Extends DFlash with tree-structured candidate exploration. Instead of verifying a single draft path, DDTree builds a tree of top-k candidates using a max-probability heap and verifies the entire tree in one forward pass with a tree-structured attention mask. The longest verified path is accepted, yielding higher acceptance rates than linear DFlash.
Configuration: Set the tree budget slider (0-64) in Runtime Controls when DFlash is enabled. Budget 0 = linear DFlash; higher budgets explore more branches at the cost of additional memory for the attention mask.
Both modes fall back gracefully: DDTree falls back to linear DFlash on failure, and DFlash falls back to standard generation.
ChaosEngineAI includes a full local image generation pipeline powered by Hugging Face Diffusers.

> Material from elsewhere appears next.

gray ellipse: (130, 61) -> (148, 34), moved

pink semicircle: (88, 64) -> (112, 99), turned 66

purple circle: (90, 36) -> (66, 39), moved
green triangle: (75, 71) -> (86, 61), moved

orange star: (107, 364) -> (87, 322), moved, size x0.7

| Model | Provider | Speed | Resolution |
|---|---|---|---|
| FLUX.1 Schnell | Black Forest Labs | ~4s | 1024x1024 |
| FLUX.1 Dev | Black Forest Labs | ~7s | 1024x1024 |
| Stable Diffusion 3.5 Medium | Stability AI | ~6s | 1024x1024 |
| SD 3.5 Large Turbo | Stability AI | ~2s | 1024x1024 |
Discover and download models from the Image Discover tab, generate from prompts in Image Studio with aspect ratio, quality presets, negative prompts, and seed control, then browse and reuse outputs in Image Gallery.
Releases are tag-driven. Push vX.Y.Z and the GitHub Actions release workflow builds signed bundles for macOS, Linux, and Windows in parallel, generates the latest.json updater manifest, and stages a draft release.

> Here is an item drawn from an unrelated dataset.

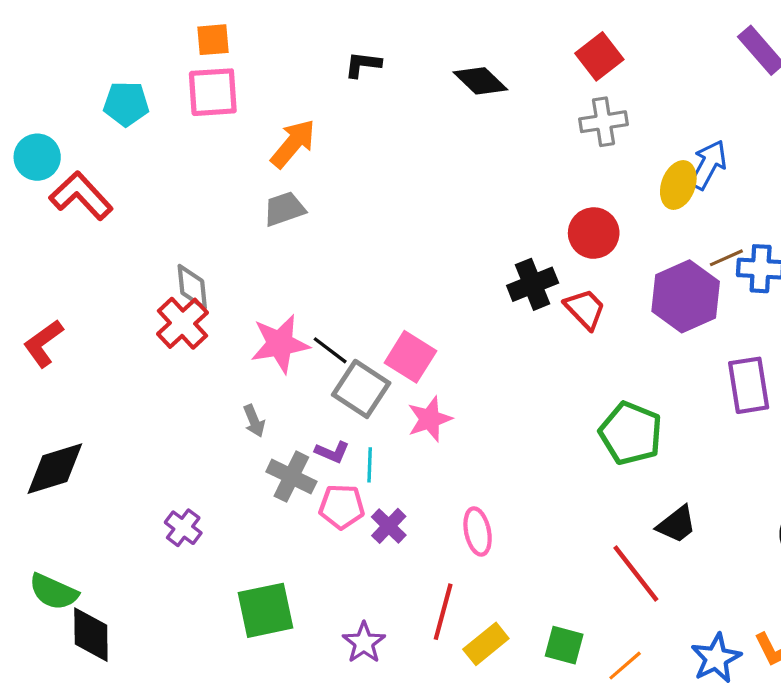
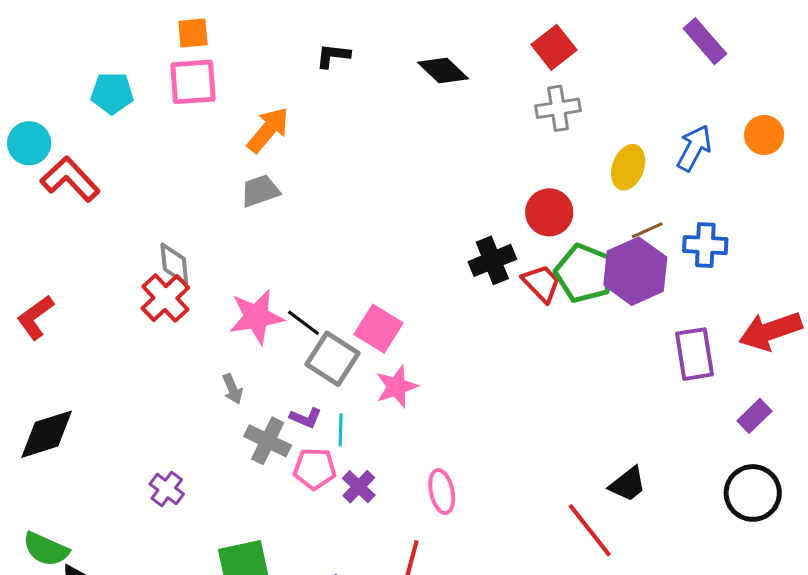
blue arrow: (708, 165) -> (694, 148), moved
brown line: (726, 258) -> (647, 230), moved
green pentagon: (631, 433) -> (584, 273), moved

# locally, if you want to cut a build by hand:
npm run stage:runtime:release
npm run tauri:buildRelease artifacts land in src-tauri/target/release/bundle/.
For an unsigned local macOS app + DMG without Apple signing/notarization or Tauri updater signing configured:
npm run release:macos -- --skip-sign --skip-notarizeThat writes the local app + DMG to releases/macos/.
ChaosEngineAI/
├── src/ React UI (App.tsx is the workspace shell)

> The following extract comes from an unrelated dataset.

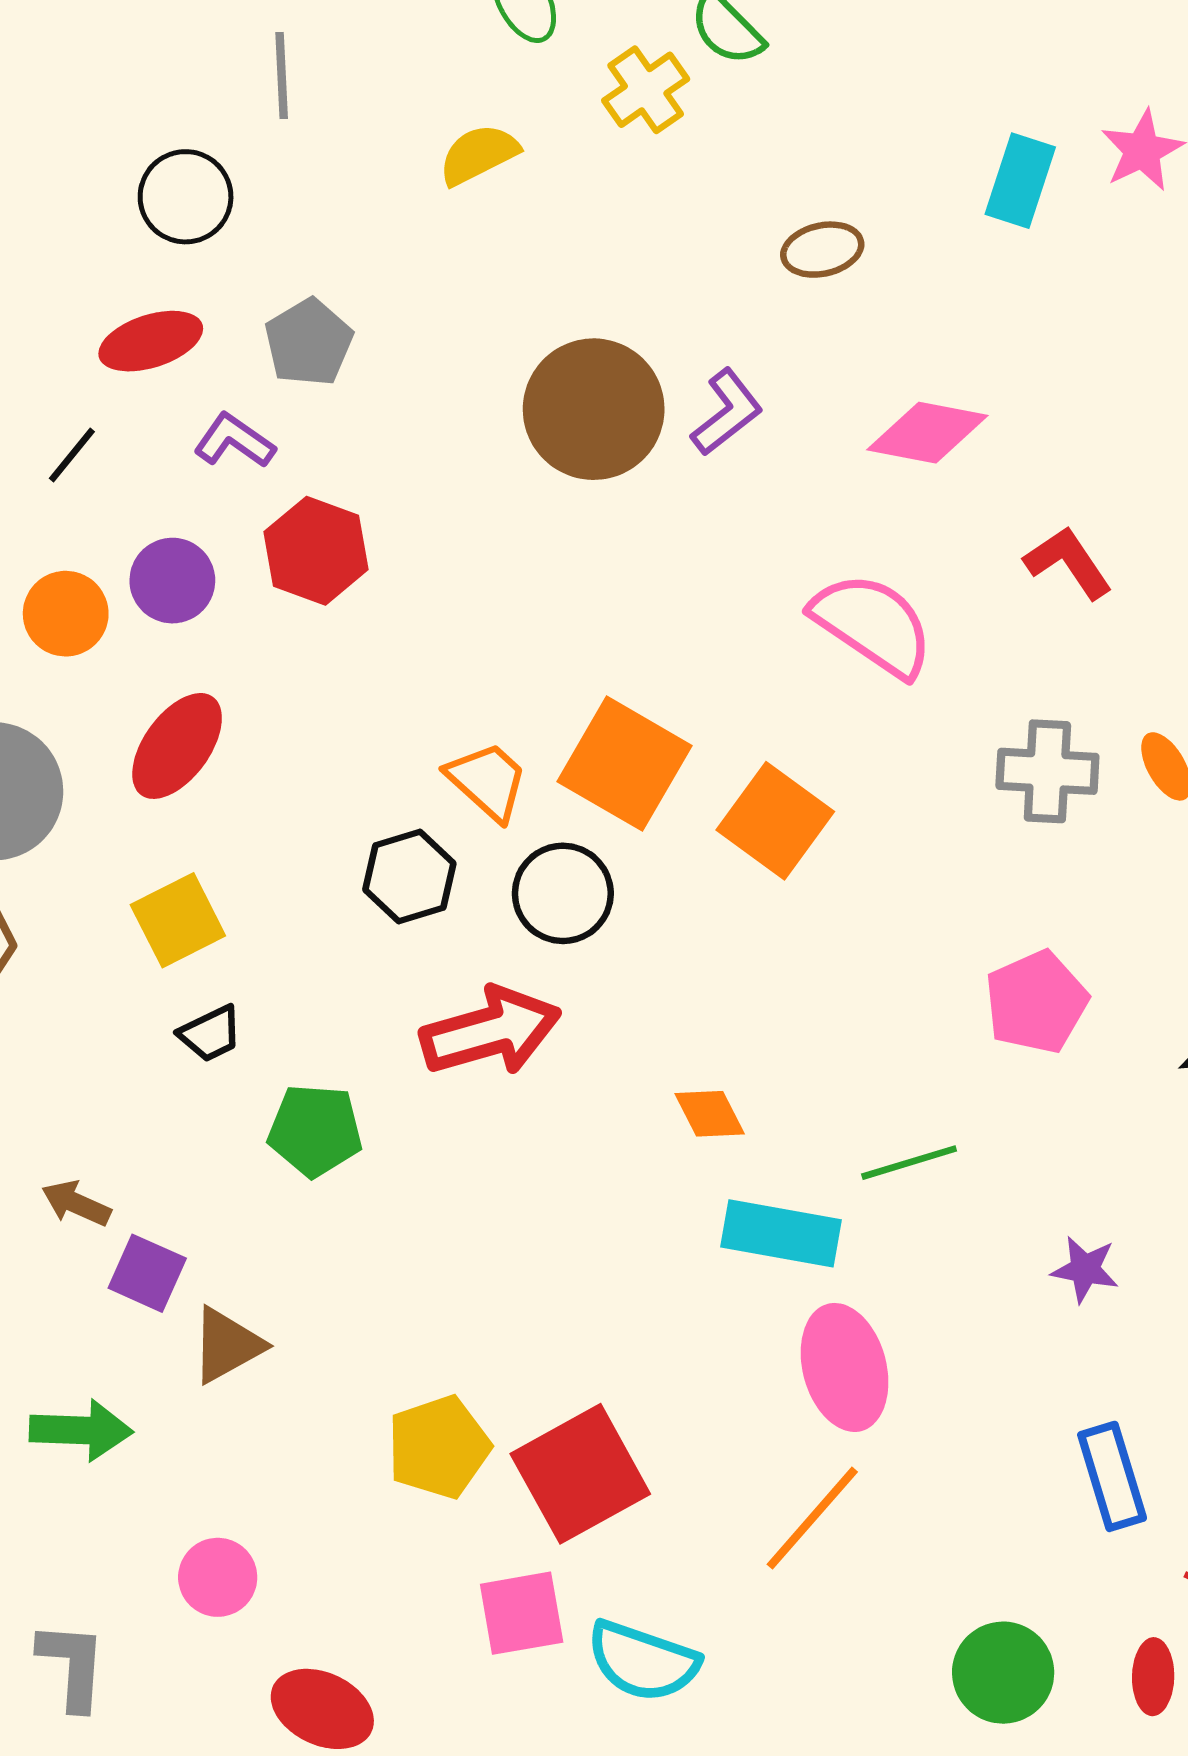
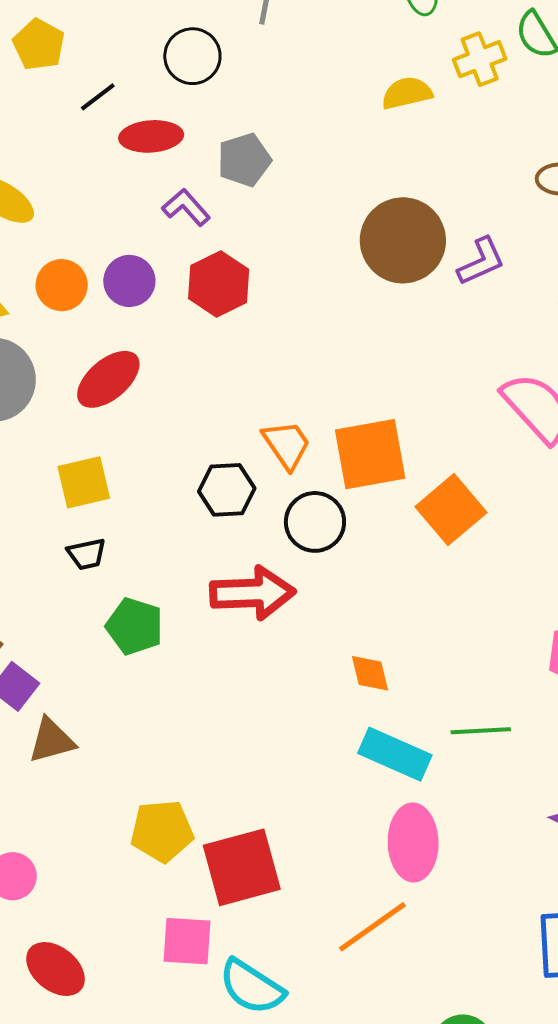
yellow semicircle: (479, 154) -> (407, 93), moved
black line: (72, 455) -> (98, 97), moved
orange square: (625, 764) -> (370, 454), turned 36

├── src-tauri/ Tauri Rust shell + bundled runtime
├── scripts/ Build, release + runtime staging scripts
├── backend_service/ Python backend (engine adapters + HTTP server)
├── compression/ Pluggable cache/compression strategy adapters
├── dflash/ DFlash/DDTree speculative decoding integration
├── vendor/ChaosEngine/ ChaosEngine compression (git submodule)
├── tests/ Backend integration tests
├── Screenshots/ UI screenshots used by this README
├── docs/ Tour GIF + supporting docs
└── ChaosEngineAI_AppIcon.svg
ChaosEngineAI is currently distributed under the Apache-2.0 license. See LICENSE.
See THIRD_PARTY_NOTICES.md for optional third-party dependency notes.
Built on the shoulders of llama.cpp, Apple MLX, Tauri, and the broader open-weights community.